Three-Wave Mixing Kinetic Inductance Traveling-Wave Amplifier with Near-Quantum-Limited Noise Performance

We present a theoretical model and experimental characterization of a microwave kinetic inductance traveling-wave (KIT) amplifier, whose noise performance, measured by a shot-noise tunnel junction (SNTJ), approaches the quantum limit. Biased with a dc current, this amplifier operates in a three-wave mixing fashion, thereby reducing by several orders of magnitude the power of the microwave pump tone and associated parasitic heating compared to conventional four-wave mixing KIT amplifier devices. It consists of a $50\mathrm{\Omega }$ artificial transmission line whose dispersion allows for a controlled amplification bandwidth. We measure ${16.5}_{-1.3}^{+1}$ dB of gain across a 2 GHz bandwidth with an input 1 dB compression power of $-63$ dBm, in qualitative agreement with theory. Using a theoretical framework that accounts for the SNTJ-generated noise entering both the signal and idler ports of the KIT amplifier, we measure the system-added noise of an amplification chain that integrates the KIT amplifier as the first amplifier. This system-added noise, $3.1\pm 0.6$ quanta (equivalent to $0.66\pm 0.15$ K) between 3.5 and 5.5 GHz, is the one that a device replacing the SNTJ in that chain would see. This KIT amplifier is therefore suitable to read large arrays of microwave kinetic inductance detectors and promising for multiplexed superconducting qubit readout.

■ REQUIREMENT A ■
Translate this sentence from the abstract on the kinetic inductance amplifier into French: "This KIT amplifier is therefore suitable to read large arrays of microwave kinetic inductance detectors and promising for multiplexed superconducting qubit readout."
■ REQUIREMENT B ■
In the abstract on the kinetic inductance amplifier, what device measures the amplifier's noise performance?
■ REQUIREMENT C ■
Pick up the abstract on the kinetic inductance amplifier after its last sentence and continue it.

■ SUPPLIED DATA ■

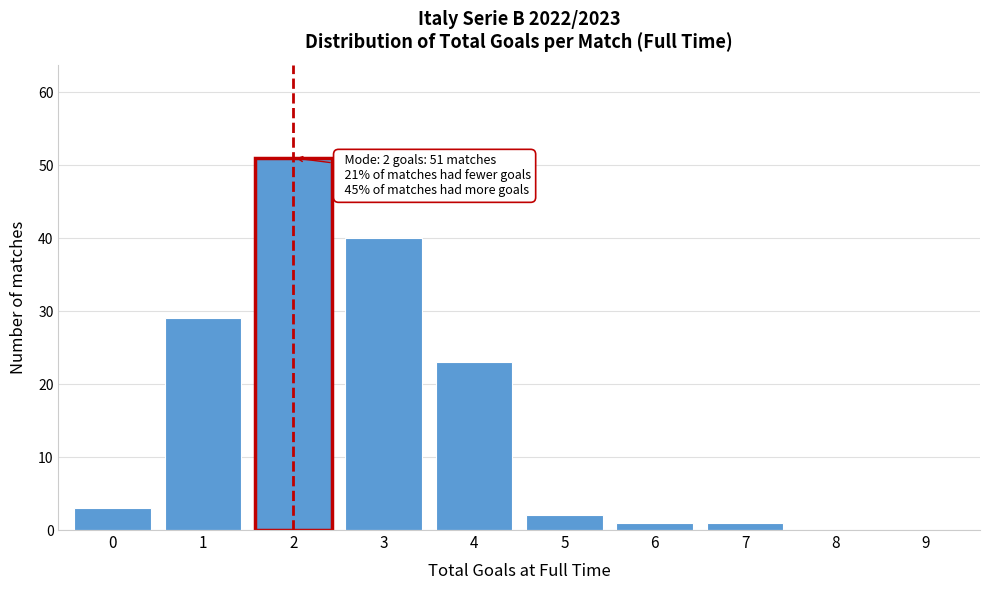

Reading right to left, extract all data points from this chart.

9=0	8=0	7=1	6=1	5=2	4=23	3=40	2=51	1=29	0=3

■ EXERCISE RESULT A ■
Cet amplificateur KIT est donc adapté à la lecture de grandes matrices de détecteurs à inductance cinétique micro-ondes et prometteur pour la lecture multiplexée de qubits supraconducteurs.

■ EXERCISE RESULT B ■
A shot-noise tunnel junction (SNTJ).

■ EXERCISE RESULT C ■
Popular Summary

The microwave range of the electromagnetic spectrum (1–20 GHz) contains signals ranging from cellular telephone communications to the faint electromagnetic waves used to control and measure superconducting qubits. Microwave amplifiers play a crucial role in all these technologies. Today’s semiconductor amplifiers provide gigahertz of bandwidth and high power handling, but their noise is determined by classical processes and is an important source of degradation when measuring faint signals. As a result, there is great interest in the development of alternative microwave amplifiers whose noise is set by the fundamental limits imposed by quantum mechanics. Up to now, achieving noise performance near the quantum limit has required sacrifices in bandwidth and power handling.

In this manuscript, we demonstrate a parametric amplifier based on a superconducting material with nonlinear microwave properties that is patterned into a weakly dispersive superconducting transmission line. This amplifier possesses all the properties desired for microwave signal amplification: noise near the quantum limit, 2 GHz of bandwidth, and sufficient power handling for the simultaneous measurement of 1000 or more independent signals. We combine experimental results with a theoretical model that qualitatively describes key features of the amplifier and provides important design guidance. Our parametric amplifier will provide a significant performance advantage over existing amplifiers for the measurement of microwave signals from large numbers of superconducting photon sensors and qubits. As a result, it is expected to impact diverse scientific fields ranging from searches for exoplanets in Earth-like orbits to the realization of a practical quantum computer.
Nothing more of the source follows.